• Desafio 1:
Selecione e copie, tal como aparecem, todas as linhas das entradas que contêm a palavra "kern".

• Excerto para leitura:
____________
OPINIÃO
Conselhos a uma ministra jovem
O excedente em casas vazias é superior a 700.000
alojamentos. A mobilização de uma pequena parte deste excedente, em condições
devidamente reguladas, permitiria multiplicar a habitação disponível.
Helena Roseta
3 de Janeiro de
2023, 15:45
https://www.publico.pt/2023/01/03/politica/opiniao/conselhos-ministra-jovem-2033589
A criação do
Ministério da Habitação, sem mais palavras na designação, é uma inovação
relevante, que finalmente traduz na orgânica do Governo a centralidade da
política pública de habitação. Foram precisos 49 anos para chegar aqui (e só em
11 deles é que houve um ministério com essa palavra no nome). É também a
primeira vez que esta pasta ministerial é entregue, e bem, a uma mulher. Melhor
ainda, a uma mulher jovem, que pode trazer consigo a energia que faz falta.
A escolha de
Marina Gonçalves permite-nos confiar na vontade de cumprir as metas consagradas
no programa do Governo nesta matéria. A habitação irá mobilizar até 2026 mais
de 2600 milhões de euros do PRR (dos quais 1600 a fundo perdido), apontando-se
para um total de cerca de 33.000 fogos públicos a disponibilizar. É um esforço
enorme, quando Portugal tinha em 2021, segundo os censos, pouco mais de 123.000
fogos públicos.
Não basta, porém,
despejar dinheiro para cima dos problemas, é preciso garantir que o dinheiro é
bem gasto e bem escrutinado. Há uma multiplicidade de atores públicos
envolvidos, desde logo os 233 municípios com estratégias de habitação já
aprovadas, [1] o IHRU e demais agentes do sector. Não vai ser fácil coordenar
toda esta mobilização e muito menos garantir a necessária transparência e
fiscalização. É nas assembleias municipais que reside o poder de fiscalizar os
executivos camarários, missão que poucas podem desempenhar por absoluta
desproporção entre as suas condições de atuação e as responsabilidades que lhes
cabem. É um imperativo democrático que a comunicação social, o Parlamento, as
universidades, as associações do sector, as redes ativistas e os cidadãos em geral
redobrem a sua vigilância.
____________
• Material fornecido:
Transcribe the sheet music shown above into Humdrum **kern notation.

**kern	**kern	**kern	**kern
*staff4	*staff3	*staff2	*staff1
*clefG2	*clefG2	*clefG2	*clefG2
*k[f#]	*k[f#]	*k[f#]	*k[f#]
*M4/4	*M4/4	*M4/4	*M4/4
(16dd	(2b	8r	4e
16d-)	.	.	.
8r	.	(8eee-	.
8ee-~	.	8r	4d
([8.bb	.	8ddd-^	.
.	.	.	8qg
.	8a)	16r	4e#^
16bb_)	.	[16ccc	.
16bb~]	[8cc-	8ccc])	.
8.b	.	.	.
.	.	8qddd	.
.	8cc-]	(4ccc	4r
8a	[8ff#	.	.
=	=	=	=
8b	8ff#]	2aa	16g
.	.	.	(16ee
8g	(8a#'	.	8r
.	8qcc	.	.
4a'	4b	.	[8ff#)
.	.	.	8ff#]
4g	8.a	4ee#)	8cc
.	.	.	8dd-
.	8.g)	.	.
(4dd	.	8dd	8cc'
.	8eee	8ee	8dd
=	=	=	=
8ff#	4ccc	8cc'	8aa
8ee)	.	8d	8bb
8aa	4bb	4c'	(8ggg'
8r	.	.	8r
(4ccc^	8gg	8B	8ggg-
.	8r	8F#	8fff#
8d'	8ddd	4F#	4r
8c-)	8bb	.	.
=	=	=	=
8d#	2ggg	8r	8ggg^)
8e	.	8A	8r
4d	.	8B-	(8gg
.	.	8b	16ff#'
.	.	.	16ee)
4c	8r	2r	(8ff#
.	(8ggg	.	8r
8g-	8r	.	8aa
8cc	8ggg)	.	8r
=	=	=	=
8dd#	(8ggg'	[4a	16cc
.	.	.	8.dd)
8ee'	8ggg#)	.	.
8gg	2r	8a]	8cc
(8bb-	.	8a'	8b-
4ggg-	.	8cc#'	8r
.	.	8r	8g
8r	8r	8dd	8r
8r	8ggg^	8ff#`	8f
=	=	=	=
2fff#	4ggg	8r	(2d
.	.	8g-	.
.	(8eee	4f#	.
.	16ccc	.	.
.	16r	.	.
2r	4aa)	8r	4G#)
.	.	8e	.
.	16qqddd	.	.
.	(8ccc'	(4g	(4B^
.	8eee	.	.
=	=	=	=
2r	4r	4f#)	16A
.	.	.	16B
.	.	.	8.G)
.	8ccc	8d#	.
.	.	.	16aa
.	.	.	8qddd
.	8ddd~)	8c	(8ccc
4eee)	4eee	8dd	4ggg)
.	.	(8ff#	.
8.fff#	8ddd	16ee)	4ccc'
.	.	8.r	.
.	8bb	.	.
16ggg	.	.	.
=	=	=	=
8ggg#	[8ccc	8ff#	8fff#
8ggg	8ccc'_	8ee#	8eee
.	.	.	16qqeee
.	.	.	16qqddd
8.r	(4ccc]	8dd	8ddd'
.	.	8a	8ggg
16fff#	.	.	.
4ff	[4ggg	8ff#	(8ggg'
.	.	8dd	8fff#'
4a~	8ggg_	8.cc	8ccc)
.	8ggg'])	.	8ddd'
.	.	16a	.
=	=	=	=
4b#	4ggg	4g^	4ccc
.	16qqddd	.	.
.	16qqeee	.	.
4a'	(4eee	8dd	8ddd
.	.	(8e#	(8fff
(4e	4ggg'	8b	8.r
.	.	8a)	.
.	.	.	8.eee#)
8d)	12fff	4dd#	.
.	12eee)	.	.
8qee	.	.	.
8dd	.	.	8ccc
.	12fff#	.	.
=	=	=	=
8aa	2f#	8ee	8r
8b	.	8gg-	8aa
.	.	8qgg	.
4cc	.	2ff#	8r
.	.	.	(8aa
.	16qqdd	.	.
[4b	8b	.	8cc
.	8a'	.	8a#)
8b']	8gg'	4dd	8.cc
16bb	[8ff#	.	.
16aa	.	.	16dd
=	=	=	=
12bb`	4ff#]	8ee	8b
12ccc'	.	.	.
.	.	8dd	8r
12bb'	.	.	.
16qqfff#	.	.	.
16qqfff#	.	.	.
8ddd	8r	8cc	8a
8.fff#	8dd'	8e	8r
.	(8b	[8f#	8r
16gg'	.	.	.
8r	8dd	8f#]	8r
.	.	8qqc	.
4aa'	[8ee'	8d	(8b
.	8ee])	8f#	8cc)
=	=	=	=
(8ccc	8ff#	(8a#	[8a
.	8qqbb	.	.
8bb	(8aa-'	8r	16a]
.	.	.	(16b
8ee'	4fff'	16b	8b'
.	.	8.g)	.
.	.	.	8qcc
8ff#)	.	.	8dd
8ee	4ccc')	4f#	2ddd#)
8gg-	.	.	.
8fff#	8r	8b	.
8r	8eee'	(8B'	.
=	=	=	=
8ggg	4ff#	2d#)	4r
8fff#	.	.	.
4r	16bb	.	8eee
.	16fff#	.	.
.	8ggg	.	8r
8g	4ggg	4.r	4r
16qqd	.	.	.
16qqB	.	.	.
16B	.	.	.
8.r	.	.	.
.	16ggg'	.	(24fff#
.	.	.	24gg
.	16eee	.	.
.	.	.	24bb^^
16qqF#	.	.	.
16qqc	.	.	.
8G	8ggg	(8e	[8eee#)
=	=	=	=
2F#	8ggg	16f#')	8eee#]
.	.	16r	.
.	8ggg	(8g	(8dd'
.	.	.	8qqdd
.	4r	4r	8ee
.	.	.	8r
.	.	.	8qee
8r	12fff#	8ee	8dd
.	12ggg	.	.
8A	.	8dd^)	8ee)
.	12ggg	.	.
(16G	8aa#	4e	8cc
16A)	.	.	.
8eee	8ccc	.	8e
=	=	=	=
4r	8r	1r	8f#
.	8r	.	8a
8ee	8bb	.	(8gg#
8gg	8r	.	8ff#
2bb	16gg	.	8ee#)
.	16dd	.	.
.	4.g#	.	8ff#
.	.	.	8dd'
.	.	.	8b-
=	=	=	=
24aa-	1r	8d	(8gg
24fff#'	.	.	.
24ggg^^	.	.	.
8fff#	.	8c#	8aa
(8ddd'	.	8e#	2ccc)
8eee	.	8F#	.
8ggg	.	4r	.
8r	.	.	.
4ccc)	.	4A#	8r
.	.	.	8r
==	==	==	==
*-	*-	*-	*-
____________
• Desafio 2:
Devolva na íntegra, sem qualquer alteração, o artigo de opinião sobre habitação.

• Resposta correta 1:
Transcribe the sheet music shown above into Humdrum **kern notation.
**kern	**kern	**kern	**kern

• Resposta correta 2:
OPINIÃO
Conselhos a uma ministra jovem
O excedente em casas vazias é superior a 700.000
alojamentos. A mobilização de uma pequena parte deste excedente, em condições
devidamente reguladas, permitiria multiplicar a habitação disponível.
Helena Roseta
3 de Janeiro de
2023, 15:45
https://www.publico.pt/2023/01/03/politica/opiniao/conselhos-ministra-jovem-2033589
A criação do
Ministério da Habitação, sem mais palavras na designação, é uma inovação
relevante, que finalmente traduz na orgânica do Governo a centralidade da
política pública de habitação. Foram precisos 49 anos para chegar aqui (e só em
11 deles é que houve um ministério com essa palavra no nome). É também a
primeira vez que esta pasta ministerial é entregue, e bem, a uma mulher. Melhor
ainda, a uma mulher jovem, que pode trazer consigo a energia que faz falta.
A escolha de
Marina Gonçalves permite-nos confiar na vontade de cumprir as metas consagradas
no programa do Governo nesta matéria. A habitação irá mobilizar até 2026 mais
de 2600 milhões de euros do PRR (dos quais 1600 a fundo perdido), apontando-se
para um total de cerca de 33.000 fogos públicos a disponibilizar. É um esforço
enorme, quando Portugal tinha em 2021, segundo os censos, pouco mais de 123.000
fogos públicos.
Não basta, porém,
despejar dinheiro para cima dos problemas, é preciso garantir que o dinheiro é
bem gasto e bem escrutinado. Há uma multiplicidade de atores públicos
envolvidos, desde logo os 233 municípios com estratégias de habitação já
aprovadas, [1] o IHRU e demais agentes do sector. Não vai ser fácil coordenar
toda esta mobilização e muito menos garantir a necessária transparência e
fiscalização. É nas assembleias municipais que reside o poder de fiscalizar os
executivos camarários, missão que poucas podem desempenhar por absoluta
desproporção entre as suas condições de atuação e as responsabilidades que lhes
cabem. É um imperativo democrático que a comunicação social, o Parlamento, as
universidades, as associações do sector, as redes ativistas e os cidadãos em geral
redobrem a sua vigilância.